Has anyone else noticed this problem at their workplace? Some team members are starting to rely too heavily on AI tools without really understanding how to use them properly. They just copy and paste customer questions into ChatGPT or similar tools without giving any background information. Then they send the AI responses as if they wrote them themselves.
I’ve seen people create meeting agendas that are way too long and don’t really say anything useful. The worst example happened last week when we received a document from a client listing problems with our software. It was clearly made by an AI chatbot using some basic prompt like “what features should this type of system have” and the suggestions were completely random. Most of them didn’t even make sense for our product.
The person who sent it was a new product manager who just graduated from college. Nobody else seemed to realize it was AI generated so everyone started having serious discussions about these nonsense suggestions. People wasted hours trying to figure out what the recommendations actually meant.
This creates three big problems. First, everyone has to spend extra time dealing with low quality work. Second, people aren’t developing real skills because they just let AI do everything. Third, I worry this might hurt the whole company if too much fake work starts circulating around. Management wants us to use AI more to be efficient but this seems like the opposite of productivity.

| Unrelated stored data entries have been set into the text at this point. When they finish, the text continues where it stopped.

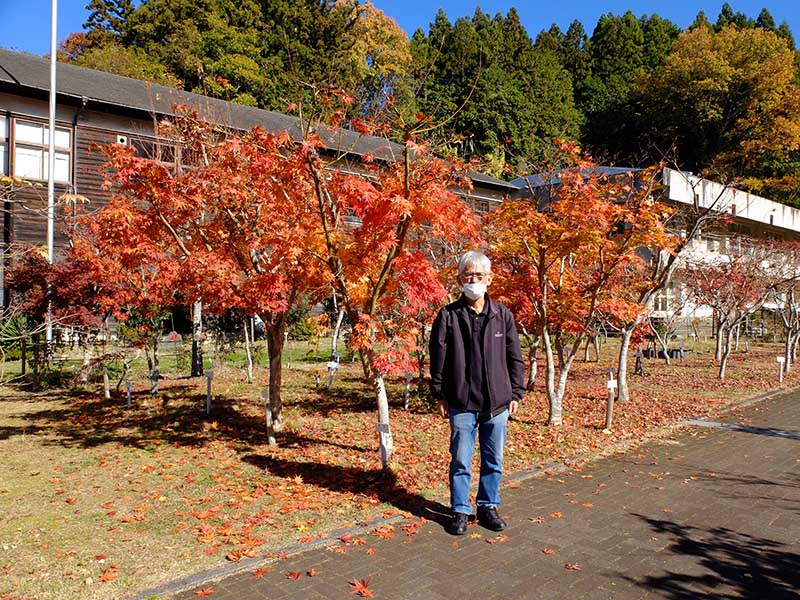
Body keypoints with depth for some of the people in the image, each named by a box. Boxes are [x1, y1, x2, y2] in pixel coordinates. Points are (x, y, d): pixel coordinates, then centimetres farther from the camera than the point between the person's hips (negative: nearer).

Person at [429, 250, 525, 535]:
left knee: (494, 460, 12)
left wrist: (516, 393, 5)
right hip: (461, 403, -2)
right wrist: (440, 395, -2)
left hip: (497, 403, 2)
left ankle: (488, 507, 29)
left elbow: (515, 358, 8)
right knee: (461, 461, 6)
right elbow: (438, 359, 0)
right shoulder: (449, 315, -2)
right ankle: (460, 511, 21)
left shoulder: (503, 315, 4)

This hits close to home. We went through the same thing six months ago when management pushed AI adoption without any training. Here’s what worked for us: we set clear rules about when and how to use AI tools. Now people have to disclose when they’ve used AI help, and everything AI-generated gets reviewed by a human before it goes out. The trick was getting leadership to actually enforce this stuff instead of just hoping people would figure it out. We also ran quick workshops showing good prompting with context vs. lazy copy-paste jobs. Quality improved noticeably within weeks once people realized they’re still responsible for the output no matter what tool they used.
Hit this exact problem two years ago when we hired junior devs who treated AI like their personal code monkey. One guy’s pull request was dead giveaway - wrong variable names, comments explaining stuff we’d never document.
What fixed it? Made AI usage visible. Started requiring people to show their prompts with any AI work. Sounds like red tape but actually made everyone way better at using these tools.
Sharing prompts was brilliant because bad ones stick out instantly. Put a lazy “write meeting agenda” next to one with actual project context and stakeholder details - night and day difference.
Now the team treats AI like any tool that needs skill. People compete for better prompts since others see them. Quality shot up once everyone learned garbage in equals garbage out.
Your product manager probably doesn’t realize how obvious their AI usage was. Quick chat about context and prompt quality might prevent more random feature disasters.
totally agree! i experienced this too - my coworker sent a “summary” that was a jumble of AI nonsense. I knew straight away, but it still cost us time. we really gotta show peeps how to use these tools effectively!
Been fighting this exact problem for months. The issue isn’t people using AI wrong - it’s everyone doing it manually without any system.
You need proper quality control that’s built in. I set up automated workflows that validate AI outputs before anyone sees them. The workflow grabs the original request, runs it through multiple AI models with real context, then checks results against our knowledge base.
For meeting agendas, I built a template system that pulls actual project data and recent communications automatically. No more generic nonsense.
Best part? It catches fake documents before they waste everyone’s time. My setup flags AI-generated content and sends it back with specific fixes needed.
Your management wants AI efficiency but gets AI chaos instead. That’s because people treat these tools like magic boxes instead of building proper systems around them.
I handle this through automated workflows that understand context and validate outputs. Takes 10 minutes to set up, saves hours every week.